America’s new bank M&A powerhouse is leaving its rivals for dead. Regional lender BB&T’s $1.8 billion swoop for National Penn Bancshares is its fourth deal in a year.
The acquisition makes financial sense and is more proof the Federal Reserve supports industry tie-ups. Yet few peers are following the North Carolina-based bank’s lead.
A hiatus in industry dealmaking was understandable in the years after the financial crisis. The Fed took a lot more time approving deals and started demanding improvements to risk management and anti-money laundering systems. That’s why M&T’s 2012 purchase of Hudson City has still not gotten the thumbs up.
BB&T has shown that consolidation is back on the agenda. Assuming he secures regulatory approval for this latest deal, Chief Executive Kelly King will have added $30 billion in assets and $24 billion in deposits since this time last year. That’ll leave BB&T with some $220 billion in assets.

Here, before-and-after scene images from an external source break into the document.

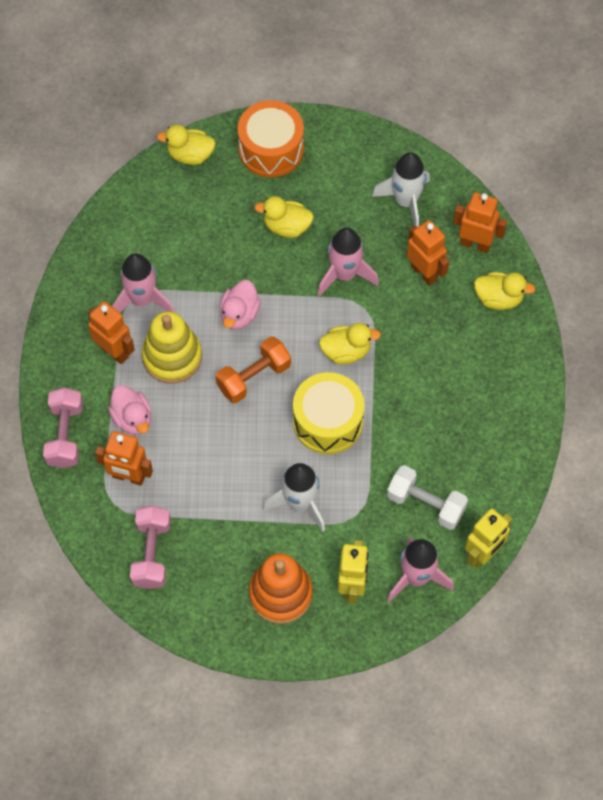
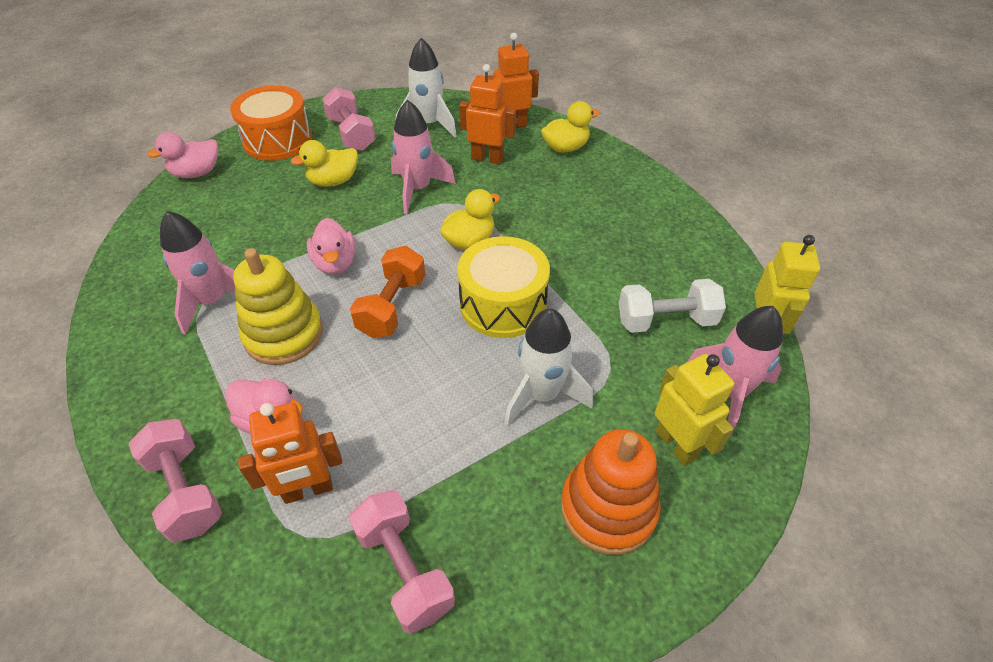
camera: 35 degrees left, 15 degrees down
orange robot [88,301,135,364] -> none
yellow duck [157,124,216,165] -> pink duck [147,132,219,178]
none -> pink dumbbell [322,87,376,151]

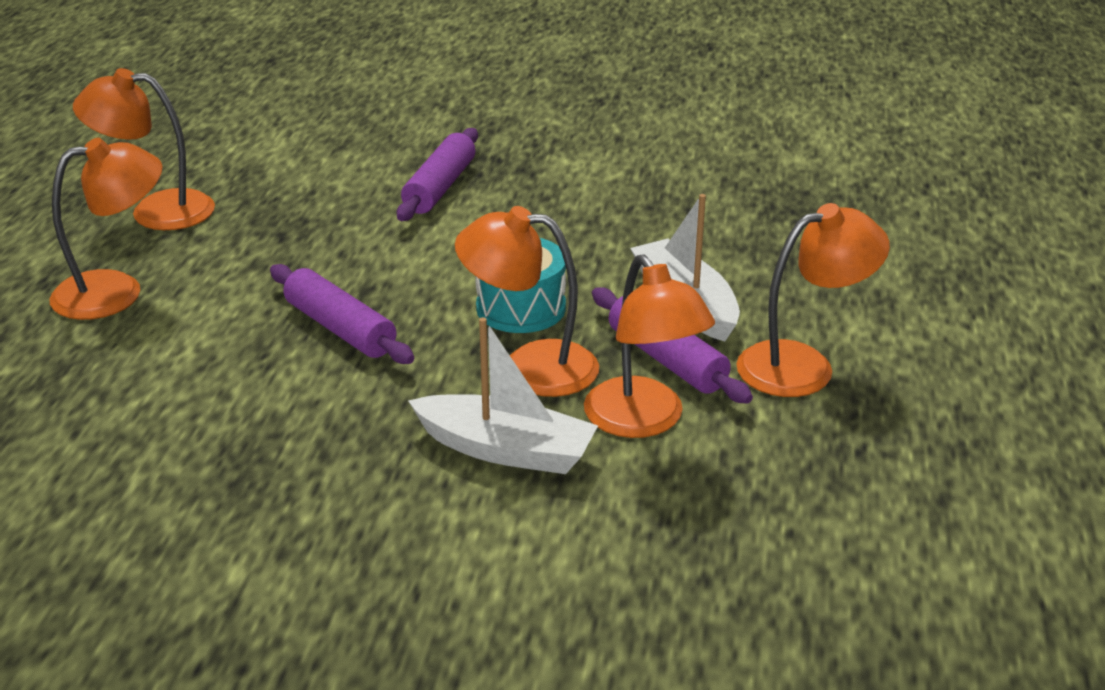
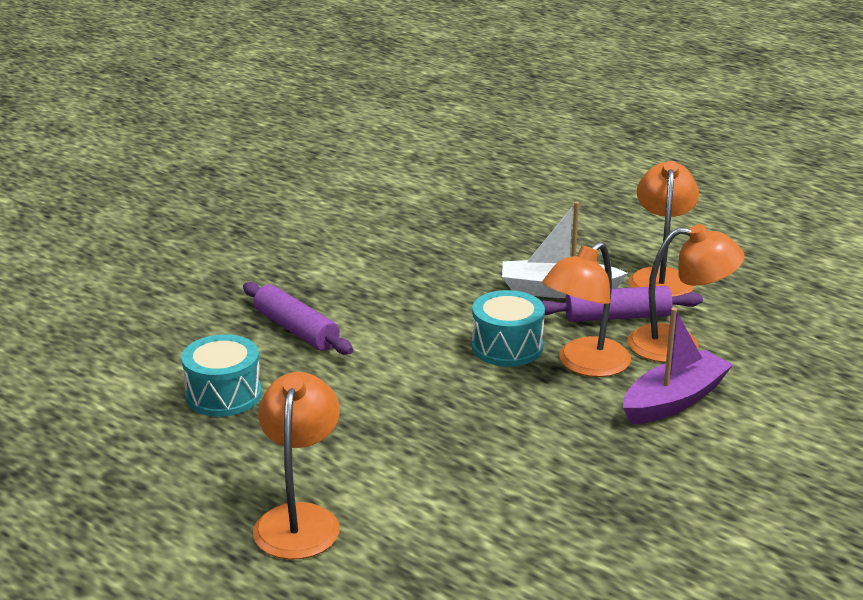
camera: 60 degrees left, 5 degrees down
orange lamp [73,68,215,230] -> none
purple rolling pin [270,264,414,364] -> none
white boat [408,317,598,474] -> purple boat [623,308,733,424]
none -> turquoise drum [181,334,262,417]

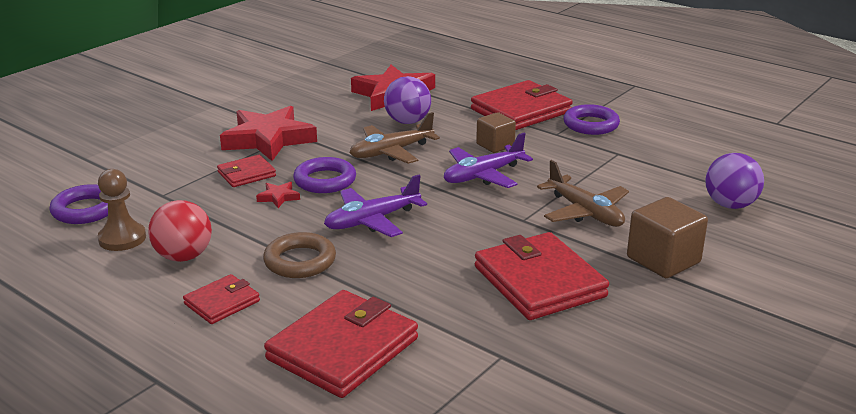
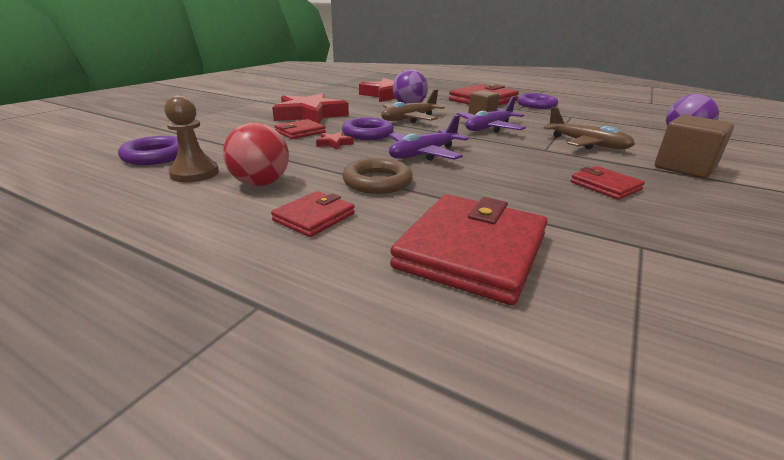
camera: 10 degrees left, 0 degrees up
red wallet [475,232,609,320] -> red wallet [570,166,645,200], size x0.53

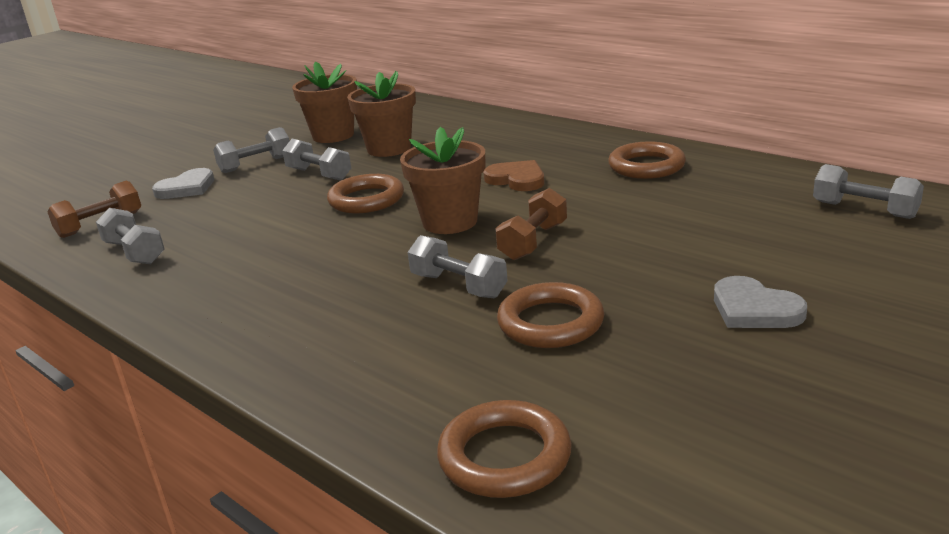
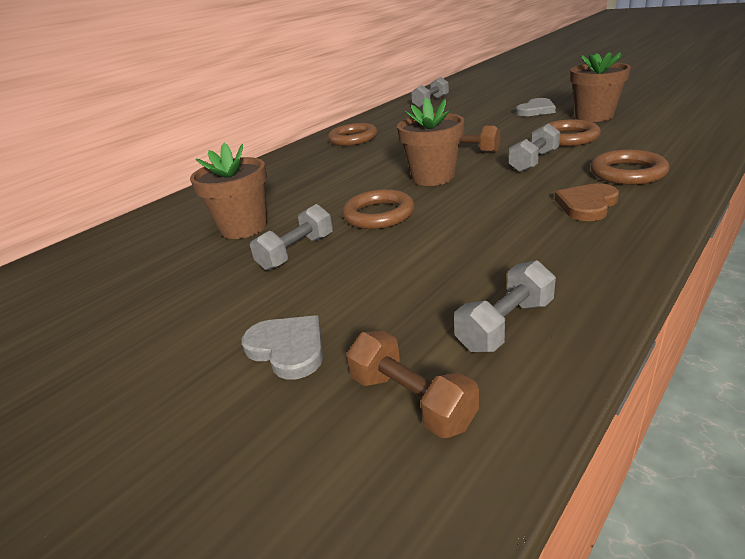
camera: 90 degrees left, 5 degrees up
grey dumbbell [213,127,290,173] -> none
brown flower pot [292,61,357,143] -> brown flower pot moved to [570,52,631,122]
brown ring [437,400,572,498] -> brown ring moved to [590,150,669,185]
brown heart [483,160,545,191] -> brown heart moved to [555,183,619,221]

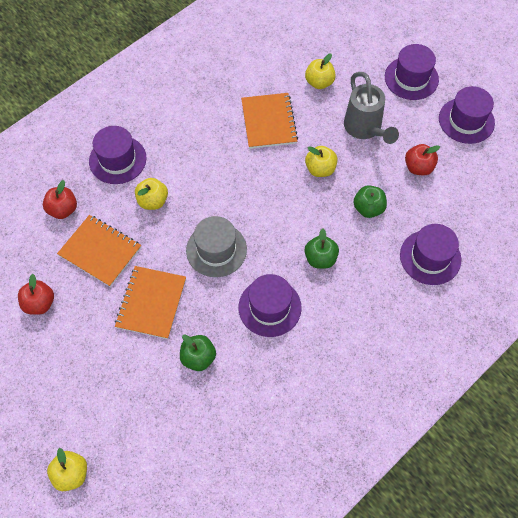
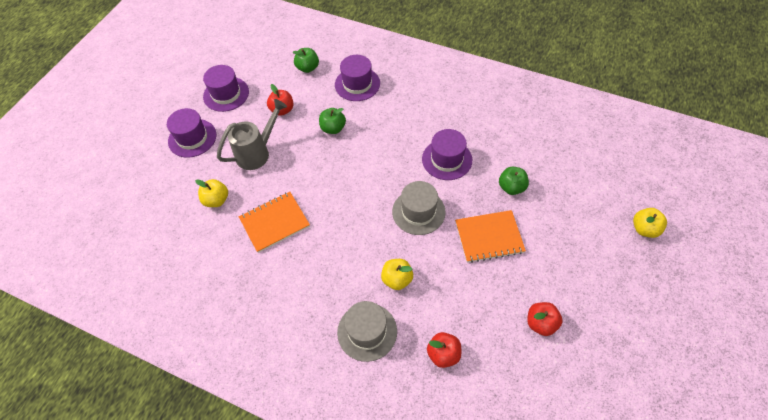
camera: 110 degrees left, 5 degrees down
orange notebook [57,215,141,287] -> none
purple hat [89,126,147,184] -> grey hat [337,301,397,362]
green apple [304,228,339,269] -> green apple moved to [292,48,319,73]
yellow apple [305,146,338,177] -> none

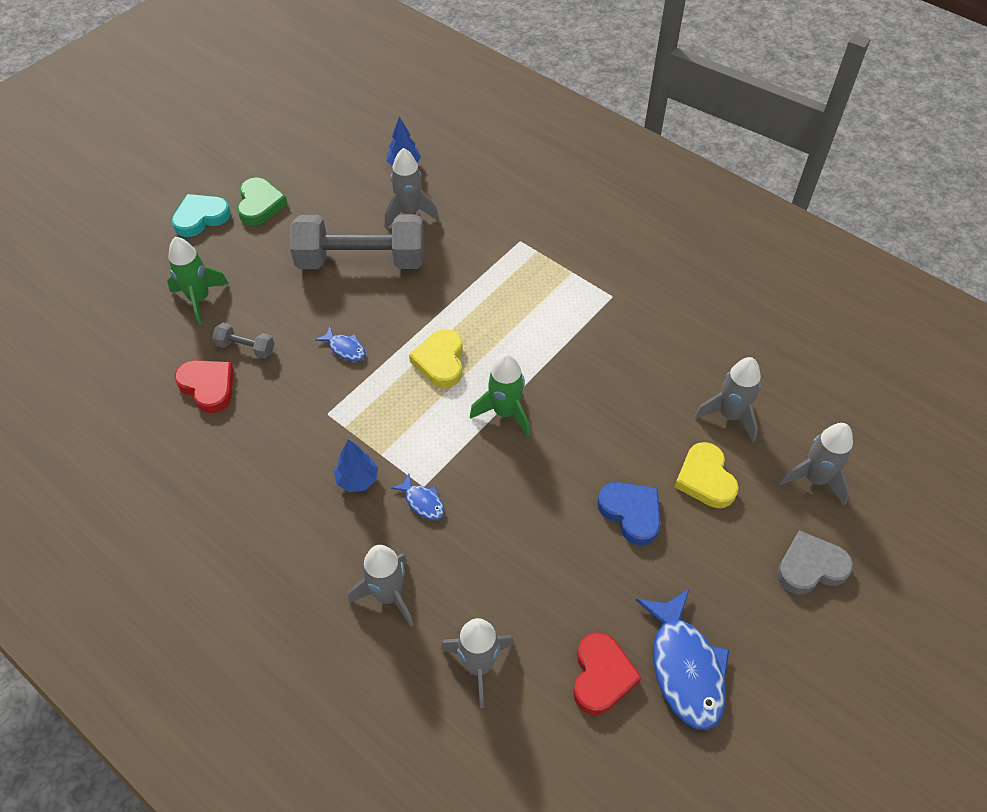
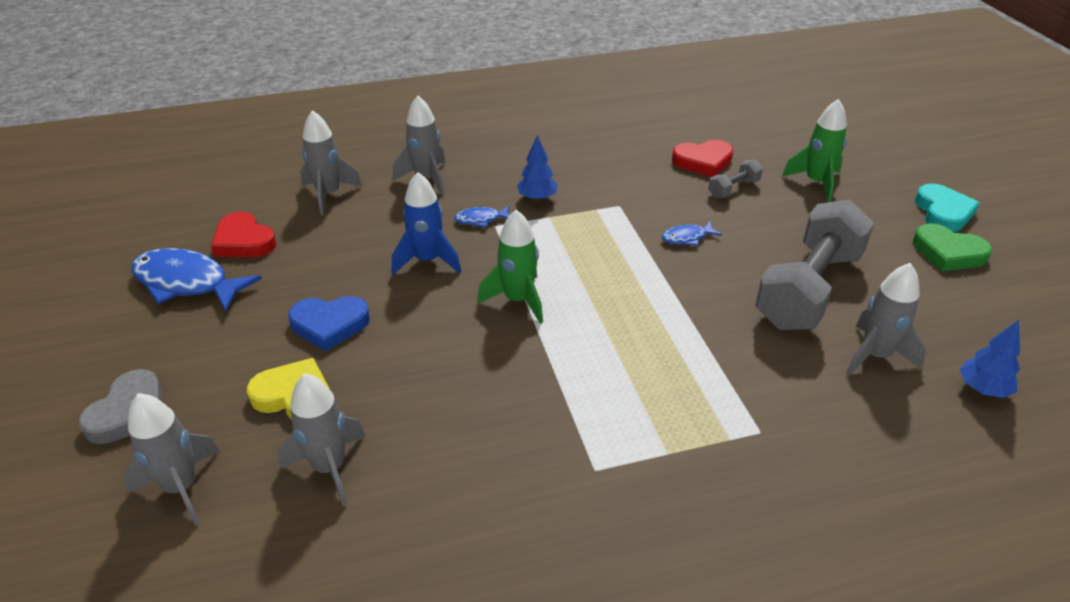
camera: 125 degrees right, 15 degrees down
yellow heart [409,329,463,388] -> none
none -> blue rocket [392,172,461,274]

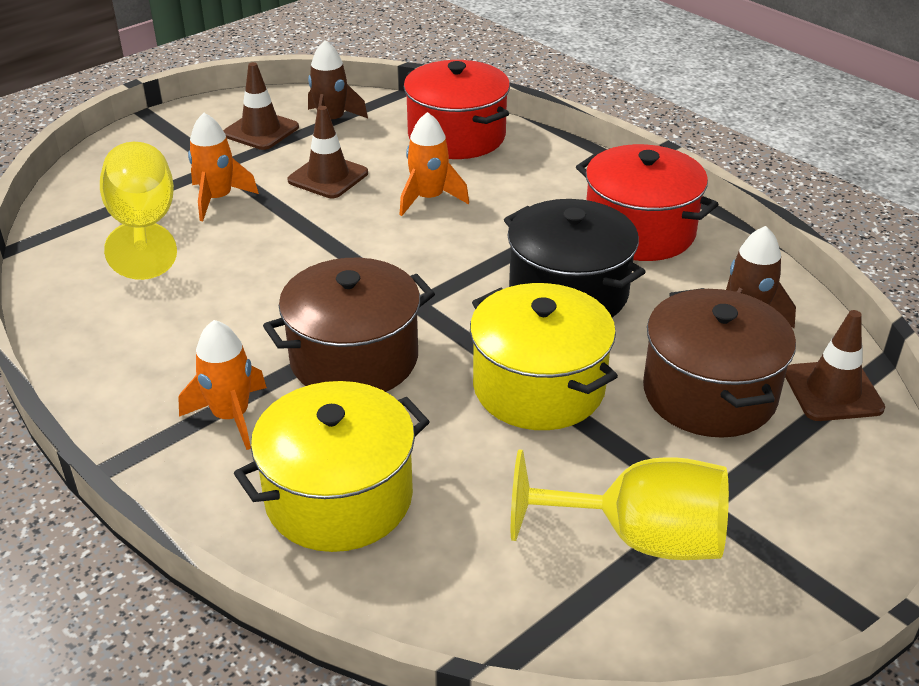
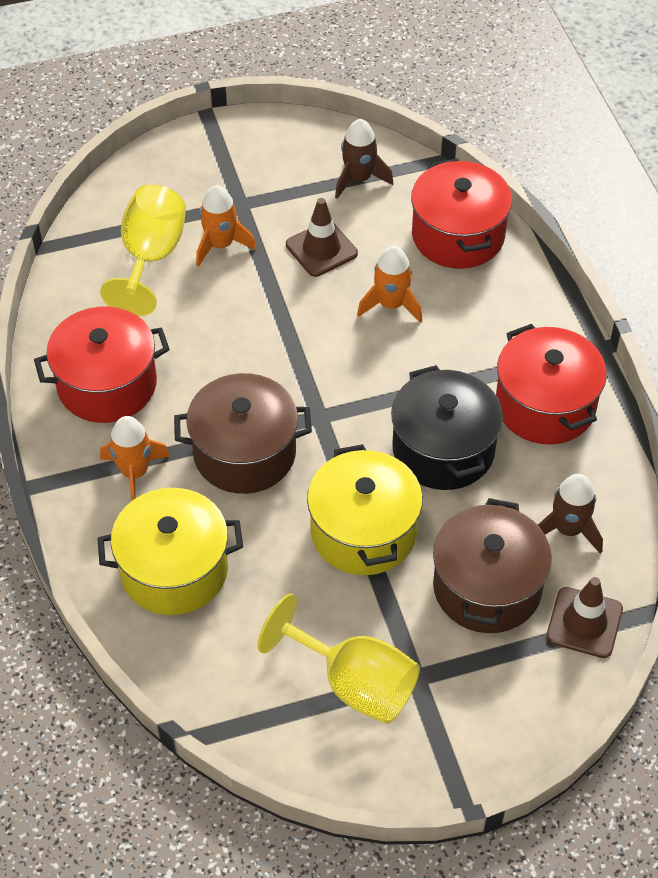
camera: 25 degrees right, 15 degrees up
brown traffic cone [223,62,299,150] -> none
none -> red pot [34,306,170,423]

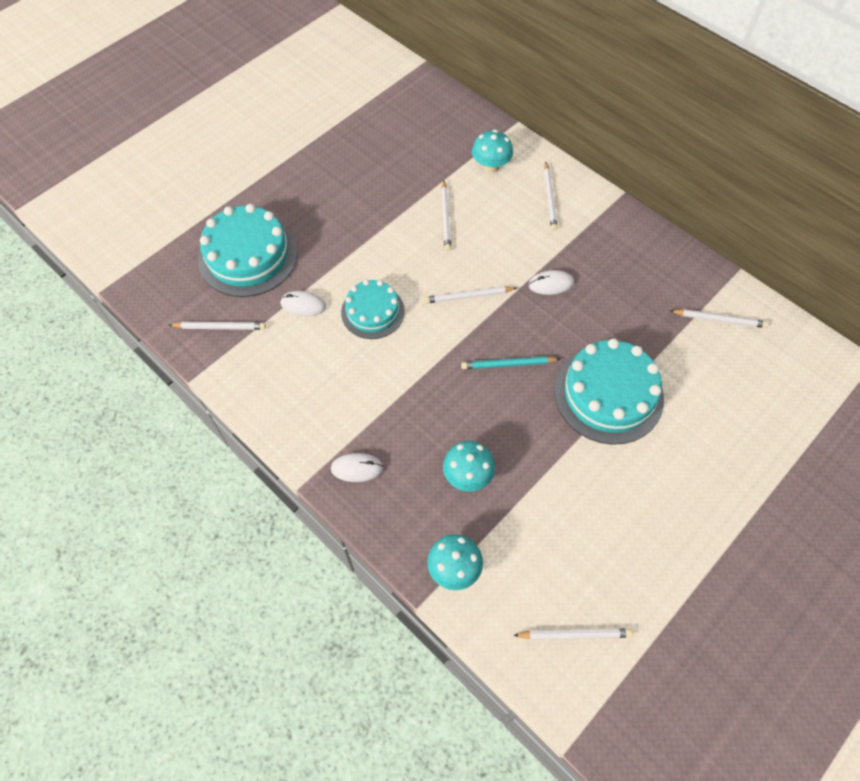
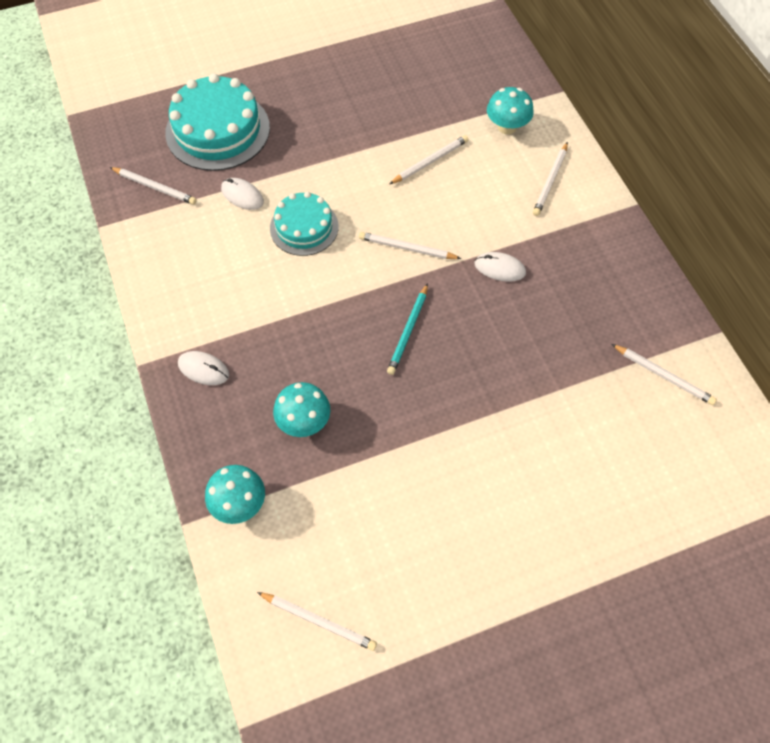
camera: 25 degrees right, 0 degrees up
white pencil [441,180,451,251] -> white pencil turned 150 degrees counterclockwise [389,135,469,184]
turquoise pencil [461,356,560,369] -> turquoise pencil turned 90 degrees counterclockwise [387,283,428,375]
turquoise cake [554,339,664,445] -> none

King is not losing his discipline, either. Expected cost cuts of $65 million a year are currently worth some $400 million to shareholders, once taxed, capitalized and discounted for the two years it’ll take to realize them. That easily eclipses the $270 million premium King’s bank is paying, even after folding in $100 million of merger costs.
The deal also looks savvy strategically. It bumps BB&T up to fourth place by market share in Pennsylvania, the nation’s sixth-largest state by population.
This all ought to be catnip to peers, whether large regional banks such as PNC and SunTrust or the likes of KeyCorp and Comerica, with less than $100 billion in assets. So far, though, only CIT has joined BB&T in hunting prey.
It may well be that several of them are on the prowl already and just a bit slower to pounce. BB&T, after all, has more experience – at least judging by its executives bragging that the bank has closed 80 deals in the past 30 years. The longer its rivals stay on the sidelines, though, the more it may look like they fear their targets, or the Fed, may reject them.